(BLOOMBERG) – In a world filled with bond investors hungry for safe assets offering attractive yields, Chinese government bonds had become a tempting spectacle in recent years.
However, red flags are now being hoisted. A slew of government crackdowns on everything from real estate developers to tech companies is raising questions about whether a sudden change in regulations could hurt foreign investment in securities.
While positive inflation-adjusted interest rates and relatively subdued volatility keep some fund managers bullish on Chinese sovereign debt, regulatory risk combines with a lackluster credit rating to dampen the appeal. . This makes Chinese bonds a less likely candidate to challenge US Treasuries as global safe-haven assets, hampering Beijing’s efforts to promote global use of the renminbi and undermine dollar dominance.
“I can’t help but feel a higher regulatory risk for the country’s bonds,” said Akira Takei, global fixed-income fund manager at Asset Management One in Tokyo, who has yet to buy the bonds. securities. âWhile I don’t expect any restrictions to be introduced into the Chinese government bond market, I need to consider how stricter regulations outside the bond market will impact overall investment in China. “
The stature of renminbi bonds had grown in line with China’s growing influence on the global economy and as foreign exchange reserve managers bought more securities. Yet now, amid growing isolation from the United States and a sweeping effort to close the domestic wealth gap, China’s changing rule of law landscape threatens to undermine their appeal. for investors looking for a safe haven.
The country’s banknotes ranked sixth of nine debt markets analyzed by Bloomberg for their safe haven qualities in a study that took into account factors such as net foreign assets and volatility. Japanese bonds top the rankings, followed by Swiss and Canadian securities. British gilts came last.
Chinese bonds scored minus 2.72 for rule of law in the Bloomberg survey, the lowest of any market. The securities also performed poorly for credit ratings in the analysis, scoring minus 1.63 to rank last with Japanese debt.
The real estate sector has become a prime example of the risks to investing in China, as tighter restrictions on lending and skyrocketing borrowing costs have led developers to struggle with funding, raising concerns over their creditworthiness. . Kaisa Group Holdings recently joined struggling industry giant China Evergrande Group as its cash crunch reached the point where it hurt investors in high-yielding wealth products.
In the context of the country’s government bonds, one of the main concerns is that a sudden change in the rules could make it more difficult for investors to sell their holdings or repatriate the proceeds.
“If regulations on the movement of capital are tightened, for example by introducing restrictions on market access transactions, foreign investors risk being at a disadvantage,” wrote Mr. Minoru Nogimori, an economist at Japan Research. Institute, in a report.
Despite these risks, foreign investors continued to place billions of dollars in Chinese government bonds. Their holdings increased by 513.7 billion yuan (S $ 110.2 billion) in the first 11 months of the year, the highest on record for that period, according to ChinaBond data dating back to 2014.
According to Frances Cheung, rate strategist at OCBC in Singapore, inflows are likely to continue, as Chinese bonds remain attractive from a real yield spreads perspective.
Of the nine markets analyzed by Bloomberg, only China offers positive inflation-adjusted returns.
These returns and the country’s willingness to open up its financial sector to foreigners suggest that the importance of Chinese debt is more likely to grow, whether viewed as a risky asset or a safe haven.
Mr. Manabu Tamaru, Tokyo Portfolio Manager at Barings, said: “I recognize the risk of a sudden regulatory change.”
But, he added, sovereign bonds are unlikely to be a target as it “would trigger an exodus of foreign funds.”

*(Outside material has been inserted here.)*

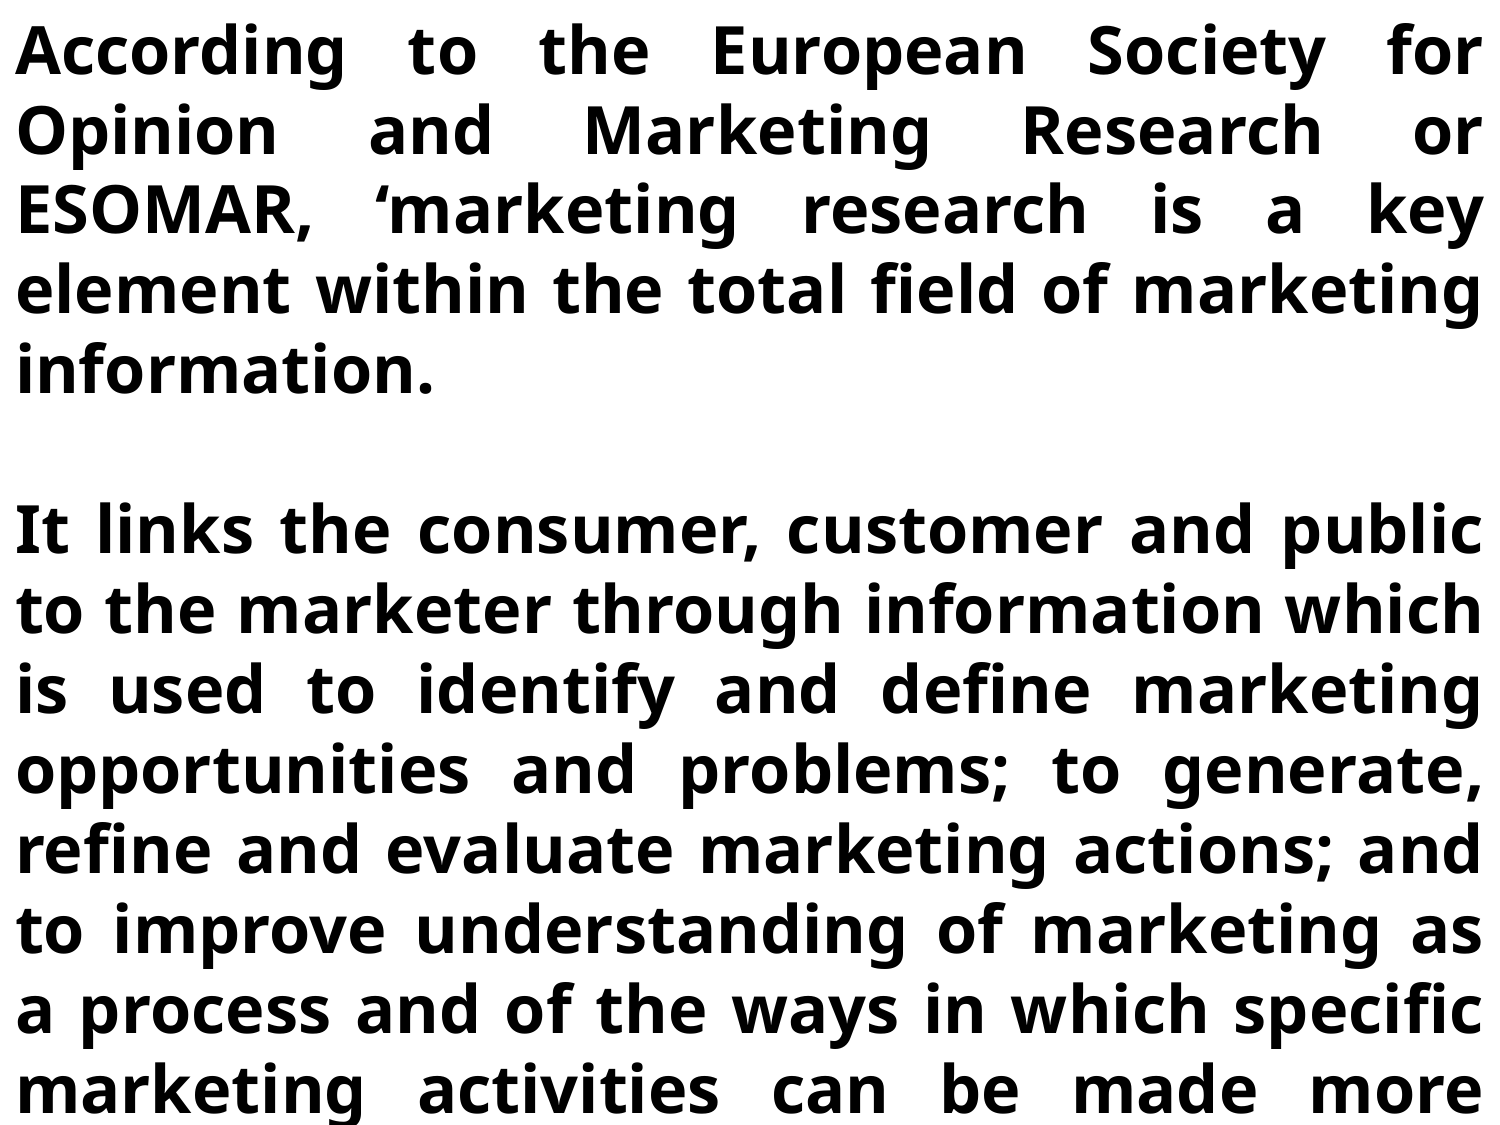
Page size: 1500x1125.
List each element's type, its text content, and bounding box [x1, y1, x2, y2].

text_box According to the European Society for Opinion and Marketing Research or ESOMAR, ‘marketing research is a key element within the total field of marketing information. It links the consumer, customer and public to the marketer through information which is used to identify and define marketing opportunities and problems; to generate, refine and evaluate marketing actions; and to improve understanding of marketing as a process and of the ways in which specific marketing activities can be made more effective.’ [0, 0, 1500, 1125]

âSo I think bond investors are in a safe position,â he said.
For Ms. Tracy Chen, Philadelphia-based portfolio manager at Brandywine Global who bought Chinese debt for the first time last year, stocks act as an “alternative haven”, as the second still under-invested bond market in by strangers.
“We see the recent regulatory tightening and deleveraging in the real estate developer industry as painful in the short term, but beneficial for long term growth,” she said. “For us, this is the Chinese version of ESG and should signal better quality growth in the future.”
ESG refers to investments that take into account environmental, social and governance principles.